The bunkbed conjecture holds in the $p\uparrow 1$ limit

TL;DR

This paper proves that Kasteleyn's bunkbed conjecture is valid in the high-probability limit (as p approaches 1) for any finite graph, confirming the conjecture in this regime.

Contribution

The authors establish that the bunkbed conjecture holds for all sufficiently large p close to 1 in finite graphs, a significant partial confirmation of the conjecture.

Findings

The conjecture is valid for p near 1 in finite graphs.

Existence of a threshold epsilon(G) for each finite graph G.
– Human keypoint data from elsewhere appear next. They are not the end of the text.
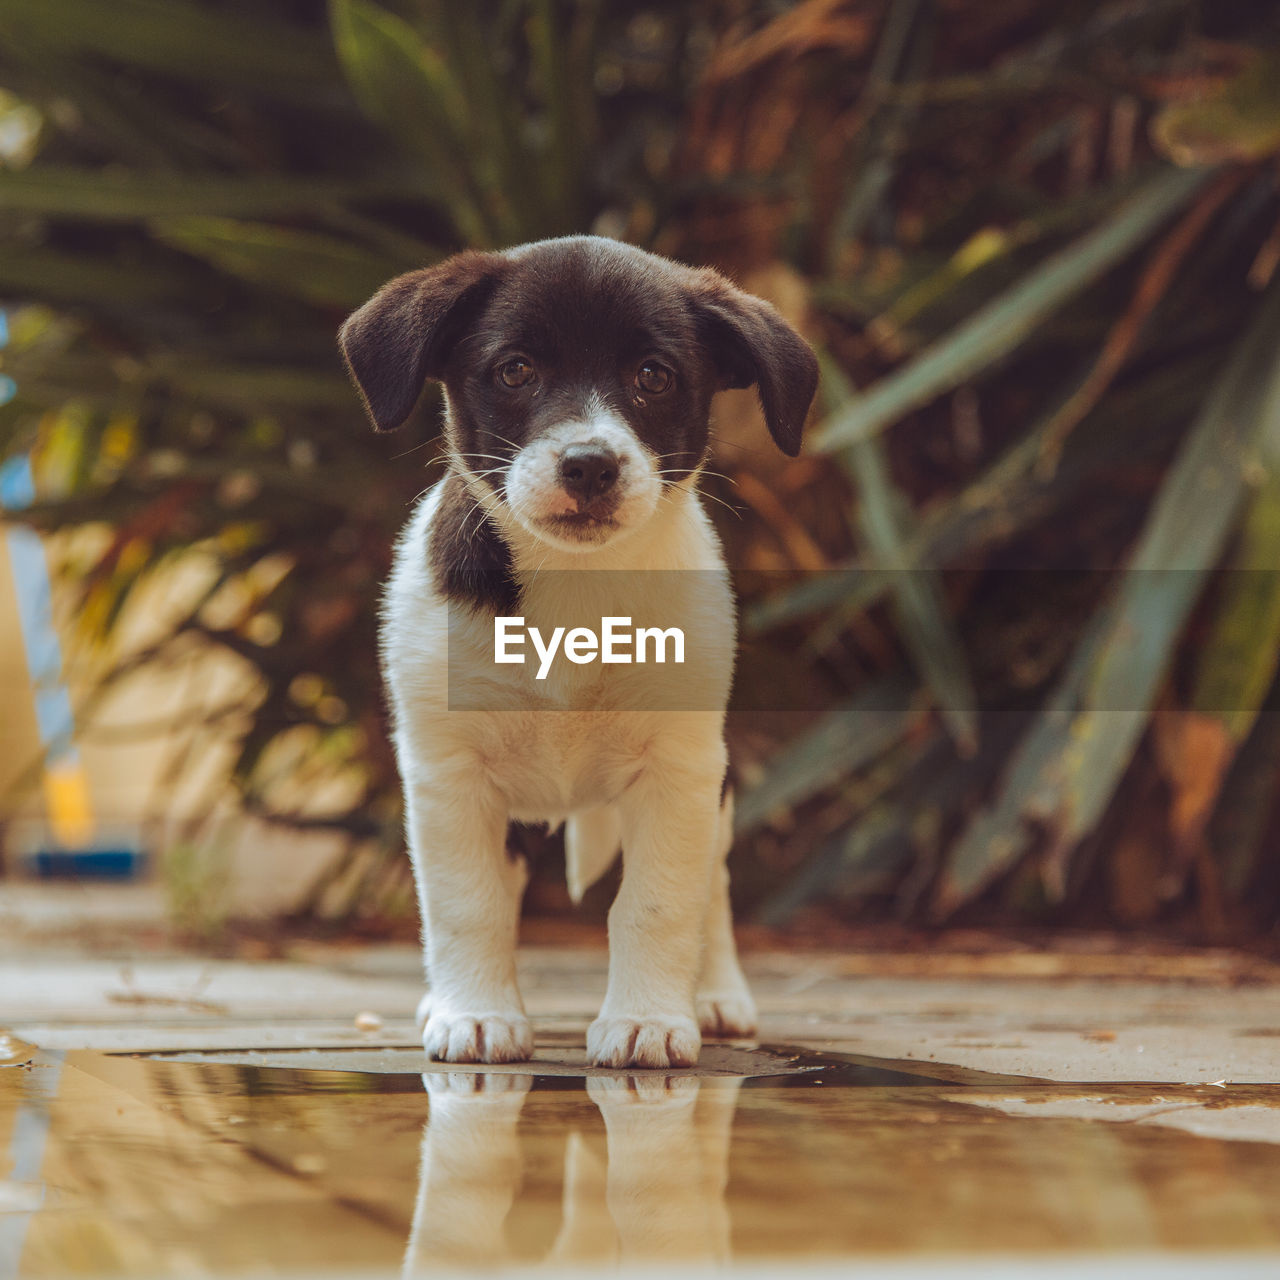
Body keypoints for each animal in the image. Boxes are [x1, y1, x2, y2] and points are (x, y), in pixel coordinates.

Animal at [337, 232, 819, 1070]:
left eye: (653, 376)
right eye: (516, 369)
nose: (590, 463)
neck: (577, 586)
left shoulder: (680, 770)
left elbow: (659, 902)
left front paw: (649, 1019)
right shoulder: (447, 771)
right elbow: (467, 901)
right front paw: (476, 1013)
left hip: (717, 789)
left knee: (715, 891)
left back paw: (715, 994)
The result applies to all finite graphs in the high-percolation probability limit.

Abstract

Let $G=(V,E)$ be a countable graph. The Bunkbed graph of $G$ is the product graph $G \times K_2$, which has vertex set $V\times \{0,1\}$ with "horizontal'' edges inherited from $G$ and additional "vertical'' edges connecting $(w,0)$ and $(w,1)$ for each $w \in V$. Kasteleyn's bunkbed conjecture states that for each $u,v \in V$ and $p\in [0,1]$, the vertex $(u,0)$ is at least as likely to be connected to $(v,0)$ as to $(v,1)$ under Bernoulli-$p$ bond percolation on the bunkbed graph. We prove that the conjecture holds in the $p \uparrow 1$ limit in the sense that for each finite graph $G$ there exists $\varepsilon(G)>0$ such that the bunkbed conjecture holds for $p \geqslant 1-\varepsilon(G)$.